For rendering, the latest APIs and the software packages that use them (such as game engines and CAD applications) are generally agnostic to the hardware running the code, so theoretically, they can adapt to something entirely new.
However, there are relatively few components in GPUs specifically for graphics; the triangle setup engine and ROPs are the most obvious components, and the ray tracing units in the latest versions are also highly specialized. The rest, however, is essentially a massively parallel SIMD chip, supported by a powerful and complex memory/cache system.The basic design is as good as it has always been, and any future improvements are closely tied to advances in semiconductor manufacturing technology. In other words, they can only be improved by accommodating more logic units, operating at higher clock speeds, or a combination of both.

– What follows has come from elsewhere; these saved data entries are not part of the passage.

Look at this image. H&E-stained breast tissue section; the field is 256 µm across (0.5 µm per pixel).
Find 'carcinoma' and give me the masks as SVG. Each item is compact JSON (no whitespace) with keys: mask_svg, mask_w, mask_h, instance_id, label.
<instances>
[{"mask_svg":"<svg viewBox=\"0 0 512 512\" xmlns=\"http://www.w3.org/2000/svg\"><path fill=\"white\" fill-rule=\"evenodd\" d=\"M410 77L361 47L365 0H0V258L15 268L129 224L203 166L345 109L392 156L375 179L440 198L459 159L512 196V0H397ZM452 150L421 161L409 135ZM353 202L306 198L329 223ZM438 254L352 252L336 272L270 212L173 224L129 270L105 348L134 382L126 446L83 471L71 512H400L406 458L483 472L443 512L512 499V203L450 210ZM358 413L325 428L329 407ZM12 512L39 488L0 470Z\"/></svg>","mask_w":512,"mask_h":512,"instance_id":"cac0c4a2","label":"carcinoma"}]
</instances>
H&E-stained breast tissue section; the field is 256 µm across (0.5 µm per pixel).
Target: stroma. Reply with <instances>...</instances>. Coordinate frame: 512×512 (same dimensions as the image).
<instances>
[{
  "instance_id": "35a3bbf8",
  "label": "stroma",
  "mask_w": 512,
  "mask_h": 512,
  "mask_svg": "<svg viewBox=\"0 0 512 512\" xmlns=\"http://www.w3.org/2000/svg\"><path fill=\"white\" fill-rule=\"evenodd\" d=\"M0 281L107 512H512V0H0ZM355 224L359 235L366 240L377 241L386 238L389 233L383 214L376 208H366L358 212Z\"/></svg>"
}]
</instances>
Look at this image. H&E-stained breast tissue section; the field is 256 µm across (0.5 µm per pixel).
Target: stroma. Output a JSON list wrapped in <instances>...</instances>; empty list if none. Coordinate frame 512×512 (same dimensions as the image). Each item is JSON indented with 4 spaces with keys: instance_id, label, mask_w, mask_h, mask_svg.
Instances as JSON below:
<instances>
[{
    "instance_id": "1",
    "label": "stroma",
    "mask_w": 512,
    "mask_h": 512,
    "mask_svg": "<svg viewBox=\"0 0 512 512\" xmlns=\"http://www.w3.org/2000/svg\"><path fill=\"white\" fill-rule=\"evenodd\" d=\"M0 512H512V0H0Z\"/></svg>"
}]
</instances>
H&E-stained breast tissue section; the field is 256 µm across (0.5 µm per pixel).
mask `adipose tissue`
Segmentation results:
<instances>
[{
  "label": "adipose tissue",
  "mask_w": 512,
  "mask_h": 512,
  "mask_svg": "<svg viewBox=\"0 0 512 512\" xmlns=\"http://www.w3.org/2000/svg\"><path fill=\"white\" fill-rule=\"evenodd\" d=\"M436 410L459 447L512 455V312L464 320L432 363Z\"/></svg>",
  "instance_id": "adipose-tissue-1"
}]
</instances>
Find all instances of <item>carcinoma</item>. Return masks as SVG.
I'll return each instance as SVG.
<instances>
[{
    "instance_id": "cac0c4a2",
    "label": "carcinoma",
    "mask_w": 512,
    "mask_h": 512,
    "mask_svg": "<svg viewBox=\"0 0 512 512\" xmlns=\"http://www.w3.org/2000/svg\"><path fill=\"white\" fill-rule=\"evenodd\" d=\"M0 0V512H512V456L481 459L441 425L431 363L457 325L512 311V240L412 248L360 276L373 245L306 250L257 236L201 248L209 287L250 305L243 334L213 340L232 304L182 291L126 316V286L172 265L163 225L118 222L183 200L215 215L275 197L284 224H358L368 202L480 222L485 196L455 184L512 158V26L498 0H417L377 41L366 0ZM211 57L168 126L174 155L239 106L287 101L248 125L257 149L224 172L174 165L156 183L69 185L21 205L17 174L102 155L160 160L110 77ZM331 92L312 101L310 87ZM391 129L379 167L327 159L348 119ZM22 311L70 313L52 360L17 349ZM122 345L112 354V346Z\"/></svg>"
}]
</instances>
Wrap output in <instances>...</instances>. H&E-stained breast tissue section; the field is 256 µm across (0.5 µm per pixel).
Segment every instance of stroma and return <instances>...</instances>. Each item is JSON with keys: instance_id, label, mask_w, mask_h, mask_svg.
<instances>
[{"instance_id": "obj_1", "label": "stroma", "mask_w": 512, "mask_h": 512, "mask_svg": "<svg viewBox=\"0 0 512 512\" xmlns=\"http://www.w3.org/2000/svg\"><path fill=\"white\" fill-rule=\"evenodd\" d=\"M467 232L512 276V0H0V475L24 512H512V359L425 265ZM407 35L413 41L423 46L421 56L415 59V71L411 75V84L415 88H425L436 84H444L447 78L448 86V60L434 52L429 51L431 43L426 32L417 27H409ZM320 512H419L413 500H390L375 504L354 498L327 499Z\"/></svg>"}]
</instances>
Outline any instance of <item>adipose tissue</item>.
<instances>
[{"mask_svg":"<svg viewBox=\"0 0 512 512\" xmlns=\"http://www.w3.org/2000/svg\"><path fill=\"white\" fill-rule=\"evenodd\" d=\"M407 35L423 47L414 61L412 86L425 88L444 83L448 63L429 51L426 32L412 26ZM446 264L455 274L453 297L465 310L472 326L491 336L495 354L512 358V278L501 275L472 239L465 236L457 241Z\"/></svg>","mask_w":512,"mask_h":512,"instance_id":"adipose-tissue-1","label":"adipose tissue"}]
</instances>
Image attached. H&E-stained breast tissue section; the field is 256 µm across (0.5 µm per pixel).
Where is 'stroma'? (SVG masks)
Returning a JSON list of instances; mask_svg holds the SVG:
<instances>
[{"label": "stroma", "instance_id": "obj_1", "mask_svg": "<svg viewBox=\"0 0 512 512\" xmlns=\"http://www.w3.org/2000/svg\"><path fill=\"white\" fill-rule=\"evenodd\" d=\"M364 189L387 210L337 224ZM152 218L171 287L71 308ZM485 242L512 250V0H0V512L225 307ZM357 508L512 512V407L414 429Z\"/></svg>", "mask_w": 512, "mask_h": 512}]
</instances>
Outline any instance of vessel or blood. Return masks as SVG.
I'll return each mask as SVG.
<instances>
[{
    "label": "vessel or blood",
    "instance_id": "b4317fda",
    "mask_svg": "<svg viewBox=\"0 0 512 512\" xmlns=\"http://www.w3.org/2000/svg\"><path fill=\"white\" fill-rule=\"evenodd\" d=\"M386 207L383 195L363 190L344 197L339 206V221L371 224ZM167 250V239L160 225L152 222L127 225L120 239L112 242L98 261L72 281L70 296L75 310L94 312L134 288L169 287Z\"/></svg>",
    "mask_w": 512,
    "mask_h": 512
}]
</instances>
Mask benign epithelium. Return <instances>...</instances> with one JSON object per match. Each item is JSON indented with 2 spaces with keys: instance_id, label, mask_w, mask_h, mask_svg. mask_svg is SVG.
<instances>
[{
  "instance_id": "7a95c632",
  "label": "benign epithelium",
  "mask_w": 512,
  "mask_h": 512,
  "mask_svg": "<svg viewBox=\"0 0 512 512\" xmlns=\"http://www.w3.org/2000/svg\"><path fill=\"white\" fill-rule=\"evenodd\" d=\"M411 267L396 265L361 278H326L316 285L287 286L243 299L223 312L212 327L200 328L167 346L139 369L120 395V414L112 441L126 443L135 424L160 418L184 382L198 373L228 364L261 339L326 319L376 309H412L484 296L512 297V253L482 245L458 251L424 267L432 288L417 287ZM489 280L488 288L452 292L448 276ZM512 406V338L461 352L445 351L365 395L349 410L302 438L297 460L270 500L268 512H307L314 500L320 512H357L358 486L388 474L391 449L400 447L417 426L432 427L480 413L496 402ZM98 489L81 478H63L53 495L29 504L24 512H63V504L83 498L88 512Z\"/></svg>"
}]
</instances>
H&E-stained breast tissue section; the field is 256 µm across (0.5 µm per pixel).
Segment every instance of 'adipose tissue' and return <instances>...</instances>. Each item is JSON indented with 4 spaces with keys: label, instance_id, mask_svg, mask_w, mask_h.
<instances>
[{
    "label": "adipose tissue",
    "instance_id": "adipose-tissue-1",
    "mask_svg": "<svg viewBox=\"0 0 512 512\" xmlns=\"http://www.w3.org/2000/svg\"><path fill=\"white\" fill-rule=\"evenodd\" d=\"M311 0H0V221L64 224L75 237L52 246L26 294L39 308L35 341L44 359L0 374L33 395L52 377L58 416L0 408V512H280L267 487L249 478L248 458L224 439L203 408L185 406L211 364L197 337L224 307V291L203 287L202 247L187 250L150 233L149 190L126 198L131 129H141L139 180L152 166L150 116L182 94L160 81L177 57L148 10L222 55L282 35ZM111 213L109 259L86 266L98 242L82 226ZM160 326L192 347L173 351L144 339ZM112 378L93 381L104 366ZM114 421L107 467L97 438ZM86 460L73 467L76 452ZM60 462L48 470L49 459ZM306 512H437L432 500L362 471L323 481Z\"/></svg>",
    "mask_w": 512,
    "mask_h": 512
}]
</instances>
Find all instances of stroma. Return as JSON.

Of course, they can incorporate new features to enable them to play a role in a wider range of scenarios. In the history of GPUs, this has happened many times, but the transition to a unified shader architecture is particularly important. While it is best to have dedicated hardware to handle tensor or ray tracing calculations, the core of modern GPUs is capable of managing all of this, albeit at a slower speed.
This is why products like AMD MI250 and Nvidia GH100 are very similar to their desktop counterparts, and future designs for HPC and AI are likely to follow this trend. So, if there are no major changes in the chips themselves, how will their applications change?
Given that anything related to AI is essentially a branch of computation, GPUs will likely be used as long as there is a need to perform a large number of SIMD calculations. Although there are not many fields in science and engineering that have not yet used such processors, we may see a surge in the use of GPU-derived products.
Currently, people can purchase smartphones equipped with microchips whose sole function is to accelerate tensor calculations. As the capabilities and popularity of tools like ChatGPT continue to grow, we will see more devices equipped with such hardware.
The humble GPU has evolved from a device that simply runs games faster than a CPU to a general-purpose accelerator, powering workstations, servers, and supercomputers worldwide.
Millions of people around the world use it every day - not only in our computers, phones, TVs, and streaming devices, but also when we use services that include voice and image recognition or provide music and video recommendations.
The true next step for GPUs may be an unknown territory, but one thing is certain: the Graphics Processing Unit will continue to be a major tool for computing and artificial intelligence for decades to come.